= Chadi Massaad =

Chadi Georges Massaad is an architect and a Lebanese businessman and former president of the Central Fund for the Displaced.

==Early life==

Born in 1959 in Bourj al Moulouk, Marjayoun in southern Lebanon, and belongs to the Greek Orthodox Church.

University-educated at the American University of Beirut, where he graduated as an architect (1984). He holds a master's degree in tourism management from Perpignan University in France and a doctorate in urban planning from the Lebanese University.

==Political career==
His name emerged in public affairs, after 15 years of civil war, thanks to the lead role he has played in restoring displaced from all Lebanese regions and rebuilding what has been destroyed by war and complete reconciliation between opposing groups, especially in mount Lebanon. He also worked to stop corruption in this process.

He maintained his independency in the Lebanese political field, and was prominent in rejecting Sectarianism and strongly criticizing the proposal for an election law known as Orthodox Meeting Law.
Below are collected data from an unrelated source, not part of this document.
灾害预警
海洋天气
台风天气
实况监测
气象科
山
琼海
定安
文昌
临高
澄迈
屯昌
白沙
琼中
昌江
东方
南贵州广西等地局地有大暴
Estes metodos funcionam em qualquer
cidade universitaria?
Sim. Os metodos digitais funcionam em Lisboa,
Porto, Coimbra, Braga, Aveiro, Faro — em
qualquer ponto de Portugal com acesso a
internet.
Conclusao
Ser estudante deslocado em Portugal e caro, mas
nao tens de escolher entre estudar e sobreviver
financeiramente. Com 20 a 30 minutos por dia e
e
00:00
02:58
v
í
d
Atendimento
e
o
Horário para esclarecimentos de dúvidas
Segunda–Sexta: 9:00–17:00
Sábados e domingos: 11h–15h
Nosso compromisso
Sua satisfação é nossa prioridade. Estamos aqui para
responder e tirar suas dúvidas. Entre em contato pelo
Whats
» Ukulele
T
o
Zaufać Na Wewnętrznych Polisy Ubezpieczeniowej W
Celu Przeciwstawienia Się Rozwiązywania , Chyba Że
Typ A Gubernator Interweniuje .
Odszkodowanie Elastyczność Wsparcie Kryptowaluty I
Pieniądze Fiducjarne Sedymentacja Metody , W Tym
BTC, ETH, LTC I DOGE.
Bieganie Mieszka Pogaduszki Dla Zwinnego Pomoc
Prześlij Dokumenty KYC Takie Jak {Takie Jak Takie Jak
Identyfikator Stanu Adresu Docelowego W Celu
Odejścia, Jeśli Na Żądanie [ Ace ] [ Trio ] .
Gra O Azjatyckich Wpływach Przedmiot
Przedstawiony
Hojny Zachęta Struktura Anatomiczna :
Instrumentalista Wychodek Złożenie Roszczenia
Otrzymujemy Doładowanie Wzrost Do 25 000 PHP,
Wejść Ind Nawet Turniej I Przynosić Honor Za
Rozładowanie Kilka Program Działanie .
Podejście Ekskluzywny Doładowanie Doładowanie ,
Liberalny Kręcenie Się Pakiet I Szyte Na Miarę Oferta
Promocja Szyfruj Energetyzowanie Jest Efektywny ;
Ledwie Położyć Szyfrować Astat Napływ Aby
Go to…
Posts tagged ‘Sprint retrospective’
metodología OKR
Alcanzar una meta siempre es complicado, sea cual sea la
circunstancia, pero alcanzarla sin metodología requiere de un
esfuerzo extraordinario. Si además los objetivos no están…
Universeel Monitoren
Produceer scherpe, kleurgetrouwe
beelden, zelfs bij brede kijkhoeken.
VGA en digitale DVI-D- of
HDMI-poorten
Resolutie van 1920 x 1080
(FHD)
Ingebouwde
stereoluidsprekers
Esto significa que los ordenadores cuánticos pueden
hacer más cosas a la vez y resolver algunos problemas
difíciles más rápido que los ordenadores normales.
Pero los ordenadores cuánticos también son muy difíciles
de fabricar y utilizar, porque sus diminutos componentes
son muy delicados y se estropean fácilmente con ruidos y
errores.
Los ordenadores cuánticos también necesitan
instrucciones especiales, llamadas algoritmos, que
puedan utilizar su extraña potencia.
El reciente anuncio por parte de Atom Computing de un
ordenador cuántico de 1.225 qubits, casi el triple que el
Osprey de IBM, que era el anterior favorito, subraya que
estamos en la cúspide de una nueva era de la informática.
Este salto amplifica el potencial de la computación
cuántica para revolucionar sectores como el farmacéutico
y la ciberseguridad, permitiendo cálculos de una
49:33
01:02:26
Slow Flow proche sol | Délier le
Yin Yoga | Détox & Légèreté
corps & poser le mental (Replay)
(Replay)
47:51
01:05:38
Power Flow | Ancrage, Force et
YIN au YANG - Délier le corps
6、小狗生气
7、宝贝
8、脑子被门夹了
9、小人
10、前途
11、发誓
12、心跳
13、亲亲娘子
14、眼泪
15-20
He has publicly defended the role of Christians in openness and communication with everyone, he believes that the Christian presence in the East remains and continue as long as Christians are keeping their leading role in opening up and communication with others.

==Family life==

He is married to Mona Kobrossi and has three children.

==Business career==
Chadi massaad is currently chairman of CMG Engineering Group. He is the president of Lebanese Omani Business Council and was recently elected as the president of the Arab Creatures League.
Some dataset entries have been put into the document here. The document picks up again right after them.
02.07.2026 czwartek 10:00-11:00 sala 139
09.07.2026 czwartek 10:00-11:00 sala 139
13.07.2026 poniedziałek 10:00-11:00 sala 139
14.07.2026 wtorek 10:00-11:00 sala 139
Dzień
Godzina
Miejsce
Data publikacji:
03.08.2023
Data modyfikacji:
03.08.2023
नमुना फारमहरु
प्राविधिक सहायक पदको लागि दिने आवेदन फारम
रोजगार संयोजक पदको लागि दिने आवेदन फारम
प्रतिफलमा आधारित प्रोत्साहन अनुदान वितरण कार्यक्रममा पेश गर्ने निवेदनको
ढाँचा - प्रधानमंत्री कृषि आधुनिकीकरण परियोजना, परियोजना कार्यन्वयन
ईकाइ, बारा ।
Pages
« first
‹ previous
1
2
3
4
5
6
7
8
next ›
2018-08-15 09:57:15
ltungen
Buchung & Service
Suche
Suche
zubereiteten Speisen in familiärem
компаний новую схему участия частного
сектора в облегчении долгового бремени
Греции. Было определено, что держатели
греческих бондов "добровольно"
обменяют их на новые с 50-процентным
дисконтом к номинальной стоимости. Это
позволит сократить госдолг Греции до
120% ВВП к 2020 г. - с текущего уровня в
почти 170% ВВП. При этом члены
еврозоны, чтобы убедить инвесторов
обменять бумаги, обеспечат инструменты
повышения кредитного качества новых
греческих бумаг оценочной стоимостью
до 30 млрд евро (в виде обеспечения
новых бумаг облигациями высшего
- 1984 – Member of the Order of Engineers and Architects
- 1988 – Member of the Saudi Engineering Committee
- 1993 – Member of the American Concrete Institute (ACI)
- 1993 – Member of the Guggenheim Museum in New York
- 2001 – Member of the board of trustees, Beirut Marathon
- 2002 – Honorary president for Jouzour Heritage Association
- 2002 – Member of the board of trustees of Lebanon youth movement
- 2003 – Vice president of the Antonine Club Baabda
- 2004 – Vice president of the Lebanese-Chinese Friendship Association
- 2008 – Member of the Arabic Women Supporting Committee
- 2008 – Chairman of the board of trustees of 'Kahef al Founoun' Association
- 2013 – Member of the board of trustees of the Press Club
- 2017 – Member of The Lebanese Spanish League
- 2018 – Was a candidate for the parliamentary elections, May 2018

He has received several medals and awards and has many publications.